Lodi News-Sentinel

Trump plan could prolong lives of coal plants — and their smog

- By Jennifer A. Dlouhy

WASHINGTON — Tucked inside the Trump administra­tion’s plan to ease carbon dioxide limits is a change that could breathe new life into scores of aging coal power plants.

Experts say the shift could also unleash an additional tens of thousands of tons nitrogen oxide emissions into the air each year.

The proposal would permit upgrades to old power plants without triggering an existing legal requiremen­t to install costly pollution control systems at the same time. The upgrades could extend the lives of those plants by making them more reliable or cheaper to run.

For coal power plant owners, “this proposal seems to want to let them have their cake and eat it too: to improve their efficiency, run more often and not trigger” the requiremen­ts, said Andres Restrepo, a staff attorney with the Sierra Club.

More than a third of American coal-fired units lack modern controls to pare smog-forming nitrogen oxide emissions, according to a Bloomberg News review of Environmen­tal Protection Agency data.

Some of those plants went into operation in the 1950s and 1960s, predating advanced catalytic-reduction equipment and regulatory requiremen­ts compelling its use.

All told, at least 33 percent of electricit­y generated by burning coal last year was not subjected to advanced pollution controls, according EPA data.

For years, owners of those aging facilities have faced a major challenge: The plants might benefit from equipment replacemen­ts and upgrades that would make them more reliable and less costly to run — and better able to compete with natural gas-fired units. Yet any change that would bolster nitrogen oxide emissions by 40 tons a year — perhaps just because the plants would run more as a result of the upgrades — would also trigger requiremen­ts to install modern controls to keep those pollutants at bay.

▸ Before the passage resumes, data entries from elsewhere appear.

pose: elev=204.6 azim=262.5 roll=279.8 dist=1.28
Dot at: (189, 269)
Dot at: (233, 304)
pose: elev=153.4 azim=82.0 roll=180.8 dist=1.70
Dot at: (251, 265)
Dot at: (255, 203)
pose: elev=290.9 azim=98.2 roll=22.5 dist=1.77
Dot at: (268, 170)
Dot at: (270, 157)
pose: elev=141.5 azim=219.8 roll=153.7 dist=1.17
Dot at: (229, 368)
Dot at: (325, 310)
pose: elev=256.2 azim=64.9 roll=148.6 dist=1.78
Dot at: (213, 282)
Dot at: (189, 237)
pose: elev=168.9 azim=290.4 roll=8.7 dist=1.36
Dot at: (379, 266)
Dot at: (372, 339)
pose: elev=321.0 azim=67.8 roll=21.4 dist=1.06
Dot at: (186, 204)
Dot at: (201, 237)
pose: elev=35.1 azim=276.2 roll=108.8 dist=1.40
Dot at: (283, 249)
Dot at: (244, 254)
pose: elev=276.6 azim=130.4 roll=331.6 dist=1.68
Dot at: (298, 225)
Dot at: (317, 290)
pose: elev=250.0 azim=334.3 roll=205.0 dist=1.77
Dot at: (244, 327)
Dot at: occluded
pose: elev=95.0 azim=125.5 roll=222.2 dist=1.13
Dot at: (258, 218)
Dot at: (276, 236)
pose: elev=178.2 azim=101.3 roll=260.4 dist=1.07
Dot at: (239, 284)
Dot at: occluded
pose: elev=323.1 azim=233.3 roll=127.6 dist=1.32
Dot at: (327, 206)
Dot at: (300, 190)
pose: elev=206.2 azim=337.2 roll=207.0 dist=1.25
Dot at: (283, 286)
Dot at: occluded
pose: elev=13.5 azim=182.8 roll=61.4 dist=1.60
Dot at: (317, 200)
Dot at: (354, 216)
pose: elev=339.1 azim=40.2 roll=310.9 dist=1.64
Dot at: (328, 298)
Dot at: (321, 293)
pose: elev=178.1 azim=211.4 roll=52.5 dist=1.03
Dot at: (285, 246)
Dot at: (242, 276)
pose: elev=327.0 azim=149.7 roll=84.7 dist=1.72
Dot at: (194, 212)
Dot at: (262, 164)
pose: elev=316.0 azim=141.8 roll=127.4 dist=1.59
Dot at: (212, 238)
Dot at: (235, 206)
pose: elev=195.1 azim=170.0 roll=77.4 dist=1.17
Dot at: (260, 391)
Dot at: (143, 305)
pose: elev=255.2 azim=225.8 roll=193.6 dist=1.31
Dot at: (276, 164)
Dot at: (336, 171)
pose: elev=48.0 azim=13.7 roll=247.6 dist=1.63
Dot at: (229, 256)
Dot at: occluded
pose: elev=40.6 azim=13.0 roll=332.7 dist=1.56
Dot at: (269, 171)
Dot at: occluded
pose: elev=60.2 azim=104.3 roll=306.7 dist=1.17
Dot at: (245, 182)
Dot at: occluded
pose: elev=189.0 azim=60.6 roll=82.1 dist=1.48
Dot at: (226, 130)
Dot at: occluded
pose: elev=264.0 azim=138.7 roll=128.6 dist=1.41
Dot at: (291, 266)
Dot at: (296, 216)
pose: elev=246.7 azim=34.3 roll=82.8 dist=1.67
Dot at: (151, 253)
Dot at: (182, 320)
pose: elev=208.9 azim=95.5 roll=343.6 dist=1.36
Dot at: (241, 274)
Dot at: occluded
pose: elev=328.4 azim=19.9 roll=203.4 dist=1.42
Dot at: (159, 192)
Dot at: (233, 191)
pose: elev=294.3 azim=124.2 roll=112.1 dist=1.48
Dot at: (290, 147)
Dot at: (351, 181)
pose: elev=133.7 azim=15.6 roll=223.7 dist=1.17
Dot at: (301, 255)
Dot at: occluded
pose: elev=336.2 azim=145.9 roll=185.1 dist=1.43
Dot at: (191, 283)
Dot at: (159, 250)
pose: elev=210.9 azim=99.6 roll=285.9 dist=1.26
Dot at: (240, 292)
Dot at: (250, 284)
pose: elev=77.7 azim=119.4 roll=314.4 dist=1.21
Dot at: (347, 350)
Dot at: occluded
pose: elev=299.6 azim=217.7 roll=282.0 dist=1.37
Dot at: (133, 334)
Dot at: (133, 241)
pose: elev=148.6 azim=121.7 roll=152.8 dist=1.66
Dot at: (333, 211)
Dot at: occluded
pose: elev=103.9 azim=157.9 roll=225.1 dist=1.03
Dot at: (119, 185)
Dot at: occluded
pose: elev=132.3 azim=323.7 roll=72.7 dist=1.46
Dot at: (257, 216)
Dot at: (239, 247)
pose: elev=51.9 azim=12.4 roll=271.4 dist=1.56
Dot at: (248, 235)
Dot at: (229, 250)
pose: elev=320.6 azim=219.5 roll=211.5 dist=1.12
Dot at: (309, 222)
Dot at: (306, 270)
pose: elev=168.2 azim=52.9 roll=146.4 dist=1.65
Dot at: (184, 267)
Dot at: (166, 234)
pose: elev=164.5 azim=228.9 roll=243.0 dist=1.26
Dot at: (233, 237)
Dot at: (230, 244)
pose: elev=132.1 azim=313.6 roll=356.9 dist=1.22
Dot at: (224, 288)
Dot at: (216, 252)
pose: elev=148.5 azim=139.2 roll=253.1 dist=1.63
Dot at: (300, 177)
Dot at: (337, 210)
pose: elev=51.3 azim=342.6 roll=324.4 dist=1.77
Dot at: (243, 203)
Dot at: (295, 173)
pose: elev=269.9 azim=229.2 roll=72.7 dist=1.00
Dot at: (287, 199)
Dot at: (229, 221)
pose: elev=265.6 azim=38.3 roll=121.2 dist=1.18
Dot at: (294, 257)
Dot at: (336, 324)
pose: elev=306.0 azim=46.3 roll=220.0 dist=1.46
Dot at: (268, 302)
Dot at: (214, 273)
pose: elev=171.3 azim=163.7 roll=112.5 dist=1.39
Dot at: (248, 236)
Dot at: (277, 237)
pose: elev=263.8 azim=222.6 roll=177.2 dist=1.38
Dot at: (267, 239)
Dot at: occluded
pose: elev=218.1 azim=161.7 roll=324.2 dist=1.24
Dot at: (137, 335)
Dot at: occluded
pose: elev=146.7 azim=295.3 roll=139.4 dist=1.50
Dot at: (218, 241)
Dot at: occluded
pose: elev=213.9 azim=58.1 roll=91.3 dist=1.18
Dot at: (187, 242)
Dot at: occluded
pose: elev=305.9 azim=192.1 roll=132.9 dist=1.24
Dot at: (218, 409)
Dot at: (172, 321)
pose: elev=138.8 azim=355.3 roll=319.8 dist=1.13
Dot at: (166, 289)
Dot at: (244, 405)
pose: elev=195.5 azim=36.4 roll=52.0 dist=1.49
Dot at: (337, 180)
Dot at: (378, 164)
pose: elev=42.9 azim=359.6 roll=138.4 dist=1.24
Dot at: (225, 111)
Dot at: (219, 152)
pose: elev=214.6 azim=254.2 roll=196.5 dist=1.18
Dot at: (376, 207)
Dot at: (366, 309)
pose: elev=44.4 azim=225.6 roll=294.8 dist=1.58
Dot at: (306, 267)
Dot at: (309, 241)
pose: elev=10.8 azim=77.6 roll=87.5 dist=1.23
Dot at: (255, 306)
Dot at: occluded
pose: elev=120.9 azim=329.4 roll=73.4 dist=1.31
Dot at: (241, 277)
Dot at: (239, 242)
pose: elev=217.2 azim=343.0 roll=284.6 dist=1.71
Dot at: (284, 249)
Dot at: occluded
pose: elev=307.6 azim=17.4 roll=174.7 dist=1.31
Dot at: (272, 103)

President Donald Trump’s EPA is offering a revision as part of its proposal to replace an Obama administra­tion regulation slashing carbon dioxide emissions across the nation’s electric grid with modest requiremen­ts for efficiency upgrades at individual power plants.

At issue is the federal government’s so-called New Source Review program, which allows power plants, refineries, factories and other industrial facilities to keep running with existing pollution-control equipment — even if it has become outdated — so the systems don’t constantly need upgrades.

Under the New Source Review program, requiremen­ts for better pollution-control systems are triggered whenever the sites undergo constructi­on, renovation­s or some operationa­l changes expected to significan­tly boost annual emissions.